◆ Description of the task ◆
Begin at the line below that has "Bupati Bogor Rudy Susmanto Revitalisasi". Stop after the line that has "に眼圧を調整しながら傷口を塞ぎます。", repeating each line exactly and leaving out the pictures.

◆ Given records ◆
* * * * * * * * *

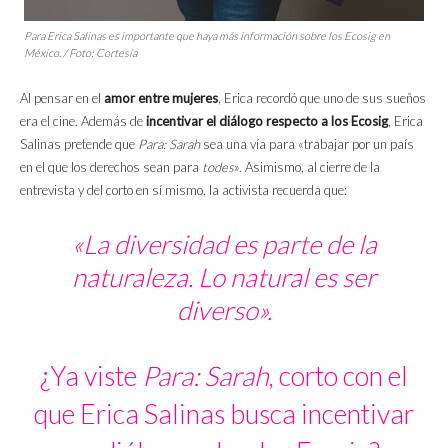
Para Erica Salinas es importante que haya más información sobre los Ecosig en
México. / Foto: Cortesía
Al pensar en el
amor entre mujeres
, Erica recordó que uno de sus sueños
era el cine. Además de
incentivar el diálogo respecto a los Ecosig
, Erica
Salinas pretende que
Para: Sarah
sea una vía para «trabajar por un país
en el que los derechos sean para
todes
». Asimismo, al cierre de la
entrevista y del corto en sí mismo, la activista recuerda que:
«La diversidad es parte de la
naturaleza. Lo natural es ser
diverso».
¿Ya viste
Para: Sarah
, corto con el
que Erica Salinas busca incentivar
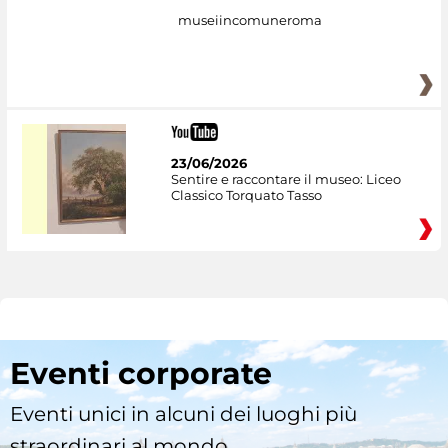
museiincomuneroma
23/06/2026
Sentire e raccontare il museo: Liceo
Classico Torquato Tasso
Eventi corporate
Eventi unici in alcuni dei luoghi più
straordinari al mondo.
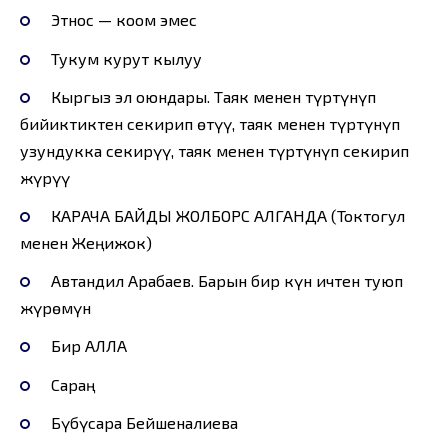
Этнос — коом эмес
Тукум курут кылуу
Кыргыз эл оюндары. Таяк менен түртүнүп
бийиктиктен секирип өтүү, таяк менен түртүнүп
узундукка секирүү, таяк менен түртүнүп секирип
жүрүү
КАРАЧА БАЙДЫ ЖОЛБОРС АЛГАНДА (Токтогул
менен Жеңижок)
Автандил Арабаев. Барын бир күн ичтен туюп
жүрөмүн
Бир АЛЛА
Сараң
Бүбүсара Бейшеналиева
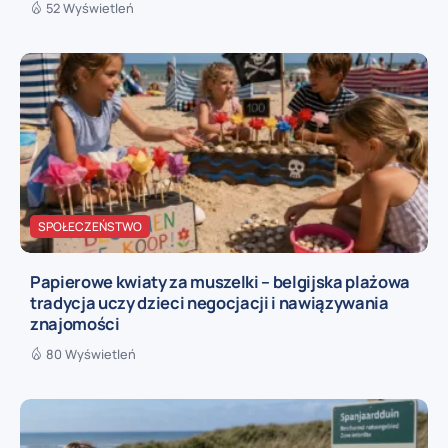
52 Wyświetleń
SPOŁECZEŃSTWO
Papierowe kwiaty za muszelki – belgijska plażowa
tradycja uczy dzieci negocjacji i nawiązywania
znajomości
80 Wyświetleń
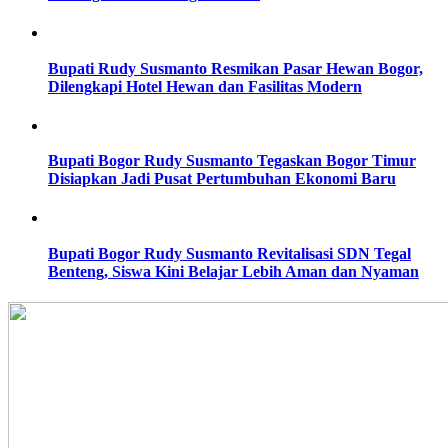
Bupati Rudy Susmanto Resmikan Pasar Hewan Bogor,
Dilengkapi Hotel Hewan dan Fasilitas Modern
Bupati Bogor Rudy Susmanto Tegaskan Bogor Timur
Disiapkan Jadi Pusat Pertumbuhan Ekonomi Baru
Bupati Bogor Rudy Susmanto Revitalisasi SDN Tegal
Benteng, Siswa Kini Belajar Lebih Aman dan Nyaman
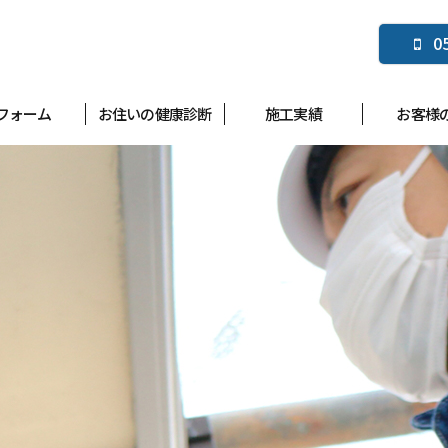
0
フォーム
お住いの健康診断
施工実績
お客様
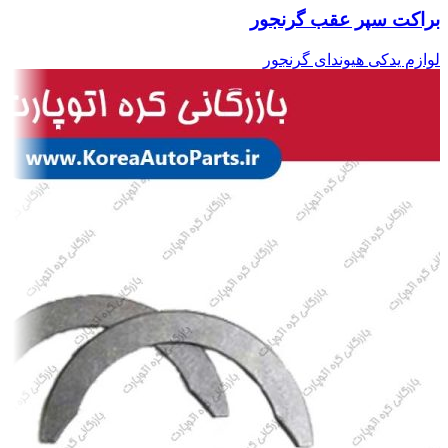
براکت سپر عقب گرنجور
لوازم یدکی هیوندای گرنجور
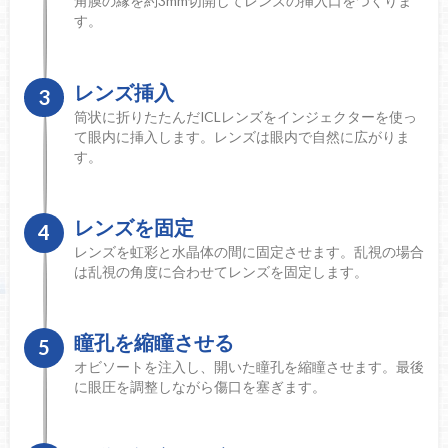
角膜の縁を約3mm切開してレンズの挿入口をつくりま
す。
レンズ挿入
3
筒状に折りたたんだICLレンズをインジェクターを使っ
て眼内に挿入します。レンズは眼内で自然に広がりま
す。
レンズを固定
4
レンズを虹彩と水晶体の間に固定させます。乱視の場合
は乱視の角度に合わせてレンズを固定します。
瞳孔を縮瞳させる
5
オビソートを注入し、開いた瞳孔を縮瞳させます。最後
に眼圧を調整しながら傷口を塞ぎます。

* * * * * * * * *

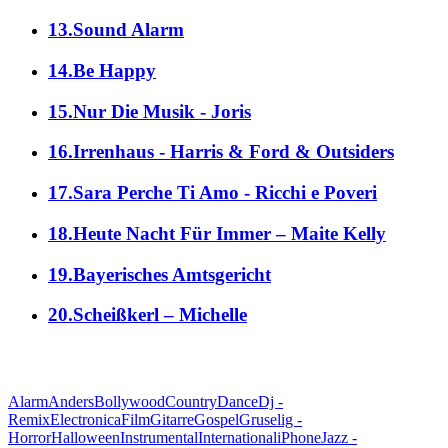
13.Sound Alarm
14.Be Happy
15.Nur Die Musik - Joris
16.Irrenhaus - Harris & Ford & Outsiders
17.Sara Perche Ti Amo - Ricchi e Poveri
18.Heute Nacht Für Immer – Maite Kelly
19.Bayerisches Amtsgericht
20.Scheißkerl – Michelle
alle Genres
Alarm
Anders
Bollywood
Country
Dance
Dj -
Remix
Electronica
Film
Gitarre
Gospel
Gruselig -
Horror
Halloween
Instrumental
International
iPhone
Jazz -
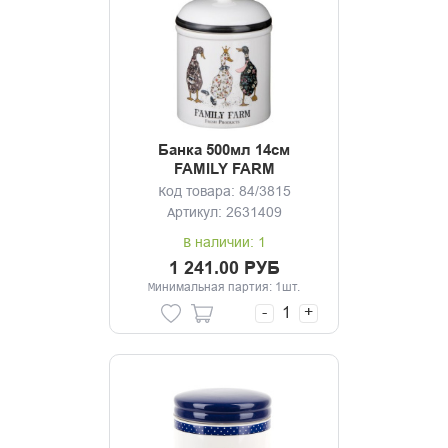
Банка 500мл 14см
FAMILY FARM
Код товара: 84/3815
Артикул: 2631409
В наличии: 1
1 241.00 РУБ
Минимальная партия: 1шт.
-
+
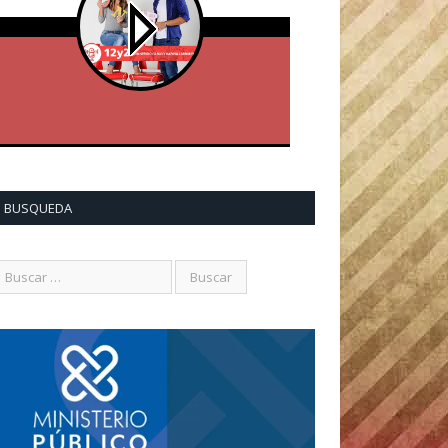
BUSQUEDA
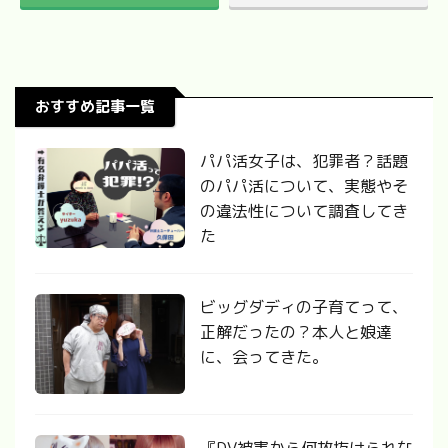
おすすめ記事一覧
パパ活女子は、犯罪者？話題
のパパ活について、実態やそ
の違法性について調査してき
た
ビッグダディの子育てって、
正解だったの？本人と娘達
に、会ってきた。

* * * * * * * * *

◆ Problem solution ◆
Bupati Bogor Rudy Susmanto Revitalisasi SDN Tegal
Benteng, Siswa Kini Belajar Lebih Aman dan Nyaman
0
フォーム
お住いの健康診断
施工実績
お客様
براکت سپر عقب گرنجور
لوازم یدکی هیوندای گرنجور
角膜の縁を約3mm切開してレンズの挿入口をつくりま
す。
レンズ挿入
3
筒状に折りたたんだICLレンズをインジェクターを使っ
て眼内に挿入します。レンズは眼内で自然に広がりま
す。
レンズを固定
4
レンズを虹彩と水晶体の間に固定させます。乱視の場合
は乱視の角度に合わせてレンズを固定します。
瞳孔を縮瞳させる
5
オビソートを注入し、開いた瞳孔を縮瞳させます。最後
に眼圧を調整しながら傷口を塞ぎます。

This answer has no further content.